## Task
Reproduce exactly, and only, the lines running from the start of the entries below to the line containing "as de lazer ao ar livre".

## Extracted material

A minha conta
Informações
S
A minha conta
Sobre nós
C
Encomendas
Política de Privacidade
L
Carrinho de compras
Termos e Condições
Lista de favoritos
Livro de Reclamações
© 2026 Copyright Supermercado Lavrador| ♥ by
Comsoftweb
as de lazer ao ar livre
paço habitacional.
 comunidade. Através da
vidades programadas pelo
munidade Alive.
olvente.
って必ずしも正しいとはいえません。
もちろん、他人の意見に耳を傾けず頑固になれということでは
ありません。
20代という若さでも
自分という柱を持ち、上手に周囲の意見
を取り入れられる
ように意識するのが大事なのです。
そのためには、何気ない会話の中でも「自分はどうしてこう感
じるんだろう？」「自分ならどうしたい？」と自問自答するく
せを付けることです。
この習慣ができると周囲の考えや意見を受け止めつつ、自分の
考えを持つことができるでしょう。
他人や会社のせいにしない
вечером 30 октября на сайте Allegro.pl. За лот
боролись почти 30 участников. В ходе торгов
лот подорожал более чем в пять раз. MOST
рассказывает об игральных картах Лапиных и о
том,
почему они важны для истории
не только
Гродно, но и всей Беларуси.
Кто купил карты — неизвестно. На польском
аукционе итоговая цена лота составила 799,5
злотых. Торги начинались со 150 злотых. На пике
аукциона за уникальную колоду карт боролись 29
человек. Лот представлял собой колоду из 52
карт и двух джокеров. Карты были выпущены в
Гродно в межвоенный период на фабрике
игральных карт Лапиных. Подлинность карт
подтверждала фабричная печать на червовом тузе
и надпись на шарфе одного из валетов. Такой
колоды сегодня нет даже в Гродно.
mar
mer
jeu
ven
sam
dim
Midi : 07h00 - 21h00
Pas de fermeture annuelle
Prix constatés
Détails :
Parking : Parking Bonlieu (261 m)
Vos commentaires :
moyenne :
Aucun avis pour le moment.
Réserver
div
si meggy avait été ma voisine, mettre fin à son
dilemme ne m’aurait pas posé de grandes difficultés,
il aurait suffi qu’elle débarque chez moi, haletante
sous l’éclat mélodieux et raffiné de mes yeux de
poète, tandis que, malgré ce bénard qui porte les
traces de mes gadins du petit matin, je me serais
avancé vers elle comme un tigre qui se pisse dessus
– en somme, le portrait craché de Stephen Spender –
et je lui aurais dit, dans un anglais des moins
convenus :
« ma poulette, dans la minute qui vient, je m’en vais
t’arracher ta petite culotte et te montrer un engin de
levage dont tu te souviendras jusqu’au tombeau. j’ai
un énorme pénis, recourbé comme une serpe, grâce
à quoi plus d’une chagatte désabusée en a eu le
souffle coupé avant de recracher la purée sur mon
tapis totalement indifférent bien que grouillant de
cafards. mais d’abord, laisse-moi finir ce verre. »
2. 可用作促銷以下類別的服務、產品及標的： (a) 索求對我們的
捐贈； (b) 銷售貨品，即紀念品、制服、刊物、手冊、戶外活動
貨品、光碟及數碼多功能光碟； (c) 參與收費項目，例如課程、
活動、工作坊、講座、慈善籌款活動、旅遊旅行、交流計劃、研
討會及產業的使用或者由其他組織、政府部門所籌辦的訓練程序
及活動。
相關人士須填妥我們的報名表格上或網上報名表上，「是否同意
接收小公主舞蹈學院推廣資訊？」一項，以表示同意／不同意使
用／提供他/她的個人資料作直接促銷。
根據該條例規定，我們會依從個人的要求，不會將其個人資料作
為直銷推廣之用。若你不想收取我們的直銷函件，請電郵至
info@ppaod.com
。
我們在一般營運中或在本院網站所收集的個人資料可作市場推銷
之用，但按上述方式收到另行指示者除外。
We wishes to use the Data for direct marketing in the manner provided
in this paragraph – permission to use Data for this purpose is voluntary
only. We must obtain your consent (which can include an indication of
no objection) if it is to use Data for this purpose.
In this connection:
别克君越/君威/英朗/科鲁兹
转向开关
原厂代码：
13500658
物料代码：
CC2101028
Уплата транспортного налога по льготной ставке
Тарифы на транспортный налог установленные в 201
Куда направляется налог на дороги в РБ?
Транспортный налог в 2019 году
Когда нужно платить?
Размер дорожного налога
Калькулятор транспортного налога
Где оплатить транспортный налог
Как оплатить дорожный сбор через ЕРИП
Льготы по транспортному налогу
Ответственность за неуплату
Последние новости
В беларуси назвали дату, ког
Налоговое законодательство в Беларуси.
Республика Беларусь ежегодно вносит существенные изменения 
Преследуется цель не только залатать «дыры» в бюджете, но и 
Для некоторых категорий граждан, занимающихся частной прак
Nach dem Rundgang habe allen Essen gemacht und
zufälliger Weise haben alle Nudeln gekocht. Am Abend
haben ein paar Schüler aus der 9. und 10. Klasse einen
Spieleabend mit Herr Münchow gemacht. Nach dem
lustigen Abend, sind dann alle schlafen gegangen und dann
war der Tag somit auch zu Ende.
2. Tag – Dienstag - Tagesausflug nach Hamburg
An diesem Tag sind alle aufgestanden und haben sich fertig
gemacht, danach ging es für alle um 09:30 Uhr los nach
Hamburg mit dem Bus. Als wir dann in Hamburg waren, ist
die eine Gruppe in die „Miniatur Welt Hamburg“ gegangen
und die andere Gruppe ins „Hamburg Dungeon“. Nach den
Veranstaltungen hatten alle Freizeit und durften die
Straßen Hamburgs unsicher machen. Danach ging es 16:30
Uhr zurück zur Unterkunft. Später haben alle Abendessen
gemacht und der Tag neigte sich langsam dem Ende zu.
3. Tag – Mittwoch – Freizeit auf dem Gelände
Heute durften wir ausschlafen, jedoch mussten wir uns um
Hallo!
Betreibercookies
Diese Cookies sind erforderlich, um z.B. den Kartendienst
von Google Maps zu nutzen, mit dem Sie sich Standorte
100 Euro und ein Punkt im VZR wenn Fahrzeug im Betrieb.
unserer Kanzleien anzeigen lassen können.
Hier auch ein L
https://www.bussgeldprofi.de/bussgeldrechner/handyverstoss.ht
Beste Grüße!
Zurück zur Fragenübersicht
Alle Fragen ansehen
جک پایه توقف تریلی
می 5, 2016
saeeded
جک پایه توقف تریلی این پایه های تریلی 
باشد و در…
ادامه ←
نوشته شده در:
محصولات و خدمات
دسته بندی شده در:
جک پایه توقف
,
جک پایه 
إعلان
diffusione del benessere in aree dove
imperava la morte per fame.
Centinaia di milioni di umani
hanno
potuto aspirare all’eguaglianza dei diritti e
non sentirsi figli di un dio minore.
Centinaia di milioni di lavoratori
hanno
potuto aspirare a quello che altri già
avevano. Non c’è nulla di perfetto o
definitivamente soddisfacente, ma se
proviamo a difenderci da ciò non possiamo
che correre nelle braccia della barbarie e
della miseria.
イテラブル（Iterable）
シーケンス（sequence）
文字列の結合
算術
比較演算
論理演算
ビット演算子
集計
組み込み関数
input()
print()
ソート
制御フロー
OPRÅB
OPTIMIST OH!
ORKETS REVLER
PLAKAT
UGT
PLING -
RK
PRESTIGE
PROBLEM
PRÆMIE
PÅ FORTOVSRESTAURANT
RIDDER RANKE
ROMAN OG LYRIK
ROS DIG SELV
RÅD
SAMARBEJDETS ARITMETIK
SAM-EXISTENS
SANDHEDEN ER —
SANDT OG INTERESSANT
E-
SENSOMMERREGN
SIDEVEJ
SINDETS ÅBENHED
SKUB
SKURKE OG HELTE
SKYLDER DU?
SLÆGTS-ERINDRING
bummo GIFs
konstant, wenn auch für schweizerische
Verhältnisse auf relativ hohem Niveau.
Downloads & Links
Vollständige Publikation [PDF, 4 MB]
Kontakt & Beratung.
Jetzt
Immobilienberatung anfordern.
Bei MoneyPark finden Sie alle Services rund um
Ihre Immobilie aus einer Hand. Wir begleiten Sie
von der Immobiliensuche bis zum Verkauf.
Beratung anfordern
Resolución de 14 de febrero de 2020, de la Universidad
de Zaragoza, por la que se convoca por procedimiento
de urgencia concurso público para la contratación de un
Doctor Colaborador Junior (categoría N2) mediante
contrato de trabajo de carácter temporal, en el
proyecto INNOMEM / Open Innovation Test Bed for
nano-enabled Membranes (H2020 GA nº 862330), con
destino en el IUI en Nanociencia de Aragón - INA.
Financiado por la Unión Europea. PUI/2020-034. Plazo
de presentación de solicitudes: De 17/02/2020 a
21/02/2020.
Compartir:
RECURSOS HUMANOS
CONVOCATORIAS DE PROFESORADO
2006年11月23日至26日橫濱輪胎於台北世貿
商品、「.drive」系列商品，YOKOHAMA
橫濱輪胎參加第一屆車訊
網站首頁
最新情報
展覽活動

## Written response
A minha conta
Informações
S
A minha conta
Sobre nós
C
Encomendas
Política de Privacidade
L
Carrinho de compras
Termos e Condições
Lista de favoritos
Livro de Reclamações
© 2026 Copyright Supermercado Lavrador| ♥ by
Comsoftweb
as de lazer ao ar livre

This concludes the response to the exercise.